After confirming the complete cure of the epoxy samples (Supporting Information, Figure S4), DSC thermograms for the cured epoxy samples are obtained and presented in Figure . As shown in Figure , the detected single Tg for all cured epoxy samples indicated that the phase morphology of the cured epoxy samples was homogeneous. Upon introducing the PETMB hardener, the Tg value for the cured epoxy sample was the highest at 44.4 °C because of the increased cross-linking density of the cured epoxy samples.

Figure 5

DSC thermograms for base-catalyzed epoxy curing systems with multifunctional sec-thiol hardeners.

TGA was performed to examine thermal resistance based on the functionality of the sec-thiol hardener (Figure ). Although the thermal stability of the cured epoxy samples with multifunctional sec-thiol hardeners was similar, the degradation temperature (5 wt % weight loss) slightly decreased in the case of BDMB (333.9 °C), suggesting that the functionality of the sec-thiol hardener did not significantly affect the thermal resistance of the cured epoxy.

Figure 6

TGA thermograms for base-catalyzed epoxy curing systems with multifunctional sec-thiol hardeners.

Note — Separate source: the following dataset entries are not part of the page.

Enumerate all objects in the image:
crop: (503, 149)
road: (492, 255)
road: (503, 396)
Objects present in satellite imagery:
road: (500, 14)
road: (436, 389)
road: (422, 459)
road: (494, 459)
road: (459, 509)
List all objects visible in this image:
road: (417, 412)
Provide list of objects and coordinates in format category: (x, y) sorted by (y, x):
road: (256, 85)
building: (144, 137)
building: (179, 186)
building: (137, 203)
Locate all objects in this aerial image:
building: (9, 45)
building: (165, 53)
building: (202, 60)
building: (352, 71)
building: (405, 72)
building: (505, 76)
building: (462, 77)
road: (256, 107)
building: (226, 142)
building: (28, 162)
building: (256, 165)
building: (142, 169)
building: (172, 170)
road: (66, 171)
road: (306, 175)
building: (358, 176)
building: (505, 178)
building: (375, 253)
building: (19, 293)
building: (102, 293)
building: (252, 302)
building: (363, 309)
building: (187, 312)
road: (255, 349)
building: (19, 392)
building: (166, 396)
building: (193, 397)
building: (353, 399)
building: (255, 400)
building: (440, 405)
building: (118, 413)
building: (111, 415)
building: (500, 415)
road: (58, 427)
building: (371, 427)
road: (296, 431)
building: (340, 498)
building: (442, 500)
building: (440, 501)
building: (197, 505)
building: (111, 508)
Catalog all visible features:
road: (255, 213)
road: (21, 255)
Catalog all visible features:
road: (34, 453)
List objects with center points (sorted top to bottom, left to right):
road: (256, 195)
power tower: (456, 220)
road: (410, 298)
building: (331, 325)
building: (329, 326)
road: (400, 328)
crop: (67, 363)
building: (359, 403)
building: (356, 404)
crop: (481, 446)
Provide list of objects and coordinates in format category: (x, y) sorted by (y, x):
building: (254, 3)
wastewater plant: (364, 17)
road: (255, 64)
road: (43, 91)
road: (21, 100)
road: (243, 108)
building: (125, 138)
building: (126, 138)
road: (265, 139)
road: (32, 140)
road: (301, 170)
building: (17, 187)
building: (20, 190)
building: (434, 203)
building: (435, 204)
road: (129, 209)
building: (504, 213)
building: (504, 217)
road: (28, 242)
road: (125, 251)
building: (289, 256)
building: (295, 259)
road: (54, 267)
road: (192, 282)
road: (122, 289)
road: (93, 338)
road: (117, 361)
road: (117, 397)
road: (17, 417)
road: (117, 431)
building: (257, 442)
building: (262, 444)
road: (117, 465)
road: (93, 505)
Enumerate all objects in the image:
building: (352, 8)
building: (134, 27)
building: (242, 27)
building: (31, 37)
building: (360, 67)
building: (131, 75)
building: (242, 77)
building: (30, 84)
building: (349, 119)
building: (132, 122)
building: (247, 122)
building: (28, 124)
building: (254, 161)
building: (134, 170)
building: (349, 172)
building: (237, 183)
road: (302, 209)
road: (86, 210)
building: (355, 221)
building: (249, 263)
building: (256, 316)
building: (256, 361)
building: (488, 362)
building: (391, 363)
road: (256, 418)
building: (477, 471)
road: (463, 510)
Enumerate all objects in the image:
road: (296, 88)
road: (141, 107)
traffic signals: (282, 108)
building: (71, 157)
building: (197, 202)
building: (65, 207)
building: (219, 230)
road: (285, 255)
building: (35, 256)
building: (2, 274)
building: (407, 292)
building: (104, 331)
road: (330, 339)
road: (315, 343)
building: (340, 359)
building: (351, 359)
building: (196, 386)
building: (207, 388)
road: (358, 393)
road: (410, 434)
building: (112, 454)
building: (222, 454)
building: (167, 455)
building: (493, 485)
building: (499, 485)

Industrial-grade epoxy-based materials require not only a short curing time but also long-term stability.[31,32] To evaluate the storage stability of the epoxy mixture with multifunctional sec-thiol hardeners when equivalently formulated with an epoxy resin without a base catalyst, a storage test was performed at three different temperatures (25, 40, and 60 °C) by monitoring the viscosity change (Table ). At 25 °C, the viscosities of the epoxy mixtures were maintained for 7 days. Even at 40 °C, their viscosities did not substantially increase (maximum ∼110%). In contrast, when stored at 60 °C, although the viscosity change was greater than that at 25 °C, their viscosities slightly increased to a maximum of ∼121%. Thus, the sec-thiol hardener offers long-term storage stability for use in a thiol–epoxy curing system.

Table 2

Viscosities of Epoxy Mixtures with Multifunctional sec-Thiol Hardeners under Different Storage Temperatures and Times (Viscosity Unit = cP)

		storage time (day)
hardener	storage temp. (°C)	0	1	3	4	7
BDMB	25	450	450	460	450	450
	40	450	460	470	470	470
	60	450	470	510	640	720
TMPMB	25	1300	1300	1300	1310	1300
	40	1300	1330	1380	1380	1430
	60	1300	1300	1360	1470	1550
PETMB	25	2760	2760	2750	2750	2760
	40	2760	2760	2810	2820	2810
	60	2760	3020	3150	3270	3340

Conclusions

3-MBA was synthesized from crotonic acid and thiourea through the less odorous Michael addition pathway using an isothiouronium salt intermediate. Multifunctional sec-thiols were obtained by the direct esterification between 3-MBA and multifunctional alcoholic compounds, 1,4-butanediol, trimethylolpropane, and pentaerythritol. With the increase in the functionality of the core compounds during the esterification reaction, the purities of the products obtained after distillation decreased, and the production of the uncompleted byproduct increased. The DSC results showed that the curing kinetics of the sec-thiol hardener with DGEBA was slower than that of the primary thiol hardener. In addition, the glass transition temperature increased with the increased functionality of the sec-thiol hardeners, but their thermal stability did not noticeably change. The reduced reactivity of the sec-thiol hardener provided long-term stability compared to that of the primary thiol hardener. The adopted synthetic pathway for the synthesis of 3-MBA may facilitate mass production, and sec-thiol hardeners can prolong pot life for thiol–epoxy mixtures in industrial applications.